2013: What should we be worried about? - spindritf
http://edge.org/responses/q2013

======
a_bonobo
The first response on Chinese eugenics is extremely weird and confuses a
couple of things, first of all:

>It recently acquired the California firm Complete Genomics to become a major
rival to Illumina.

BGI _uses_ Illumina-technology! There is a difference between both companies
(disclaimer: I sometimes work with BGI), Illumina just builds the machines and
does little to no sequencing by themselves, BGI is a massive sequencing
facility that is involved in the sequencing of myriad genomes right now, with
only little focus on human genomics.

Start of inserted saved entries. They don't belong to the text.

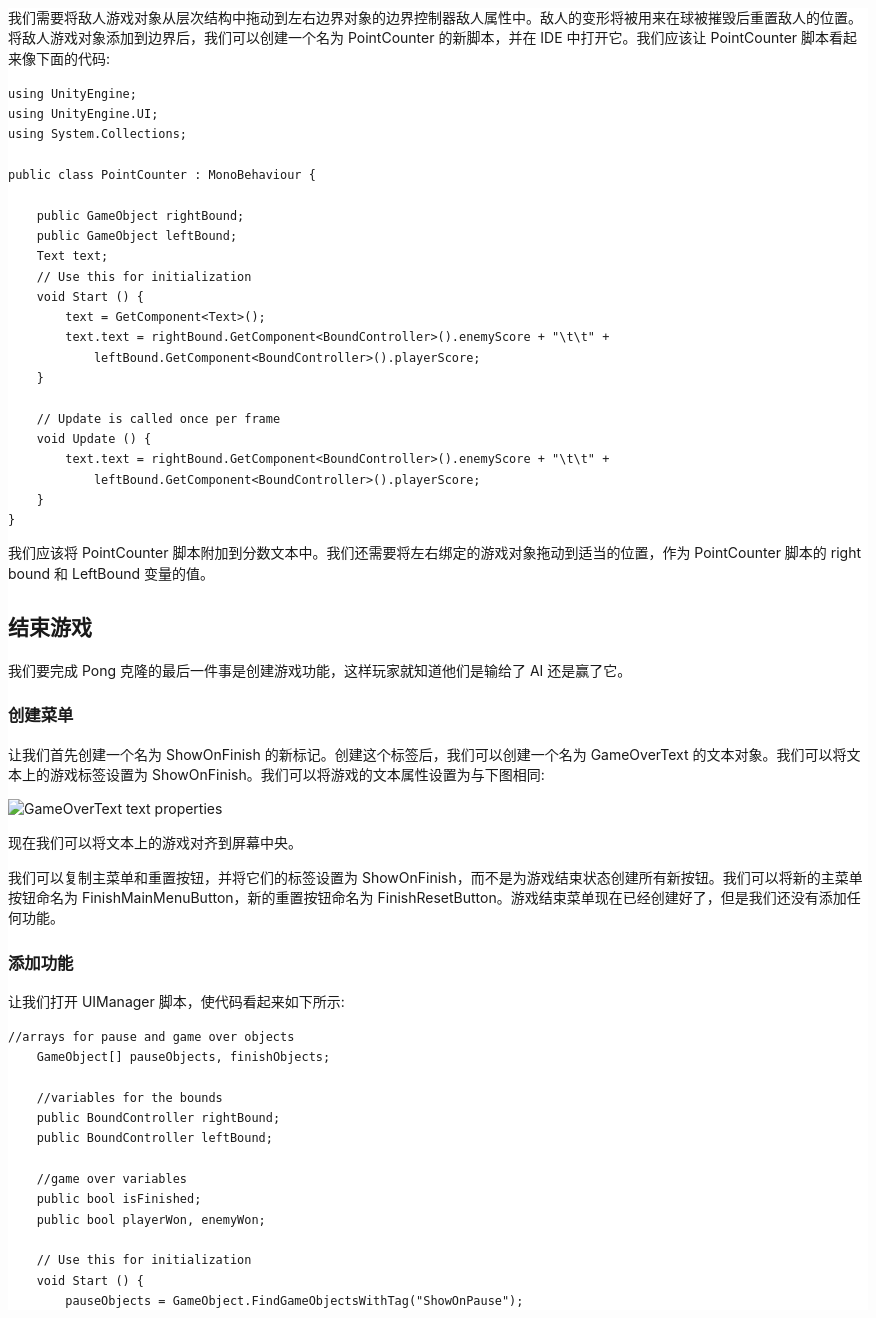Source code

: 我们需要将敌人游戏对象从层次结构中拖动到左右边界对象的边界控制器敌人属性中。敌人的变形将被用来在球被摧毁后重置敌人的位置。将敌人游戏对象添加到边界后，我们可以创建一个名为 PointCounter 的新脚本，并在 IDE 中打开它。我们应该让 PointCounter 脚本看起来像下面的代码:

```
using UnityEngine;
using UnityEngine.UI;
using System.Collections;

public class PointCounter : MonoBehaviour {

    public GameObject rightBound;
    public GameObject leftBound;
    Text text;
    // Use this for initialization
    void Start () {
        text = GetComponent<Text>();
        text.text = rightBound.GetComponent<BoundController>().enemyScore + "\t\t" +
            leftBound.GetComponent<BoundController>().playerScore;
    }

    // Update is called once per frame
    void Update () {
        text.text = rightBound.GetComponent<BoundController>().enemyScore + "\t\t" +
            leftBound.GetComponent<BoundController>().playerScore;
    }
}
```

我们应该将 PointCounter 脚本附加到分数文本中。我们还需要将左右绑定的游戏对象拖动到适当的位置，作为 PointCounter 脚本的 right bound 和 LeftBound 变量的值。

## 结束游戏

我们要完成 Pong 克隆的最后一件事是创建游戏功能，这样玩家就知道他们是输给了 AI 还是赢了它。

### 创建菜单

让我们首先创建一个名为 ShowOnFinish 的新标记。创建这个标签后，我们可以创建一个名为 GameOverText 的文本对象。我们可以将文本上的游戏标签设置为 ShowOnFinish。我们可以将游戏的文本属性设置为与下图相同:

![GameOverText text properties](../Images/2f0144049e36d0fd48e1ff57ef08ee61.png)

现在我们可以将文本上的游戏对齐到屏幕中央。

我们可以复制主菜单和重置按钮，并将它们的标签设置为 ShowOnFinish，而不是为游戏结束状态创建所有新按钮。我们可以将新的主菜单按钮命名为 FinishMainMenuButton，新的重置按钮命名为 FinishResetButton。游戏结束菜单现在已经创建好了，但是我们还没有添加任何功能。

### 添加功能

让我们打开 UIManager 脚本，使代码看起来如下所示:

```
//arrays for pause and game over objects
    GameObject[] pauseObjects, finishObjects;

    //variables for the bounds
    public BoundController rightBound;
    public BoundController leftBound;

    //game over variables
    public bool isFinished;
    public bool playerWon, enemyWon;

    // Use this for initialization
    void Start () {
        pauseObjects = GameObject.FindGameObjectsWithTag("ShowOnPause");
```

BGI themselves don't build any sequencing
technology (yet?), so this guy is comparing apples to oranges here, like
someone comparing a weapons manufacturer to an army.

His implications about inheritance of IQ are flawed as well - just because
there are alleles linked to some trait (IQ in this case) doesn't mean that
these alleles are useful, you have especially in IQ studies massive
confounding going on - for example, wealth might be a better predictor of IQ
than certain alleles, just because right people have better access to
knowledge than poor people. He completely ignores environment in this issue!

>partly to curtail China's population explosion, but also to reduce dysgenic
fertility among rural peasants.

And what is that sentence supposed to mean? Peasants are "lowly" idiots with
"bad" genes not worthy of having kids? This man does not understand genetics.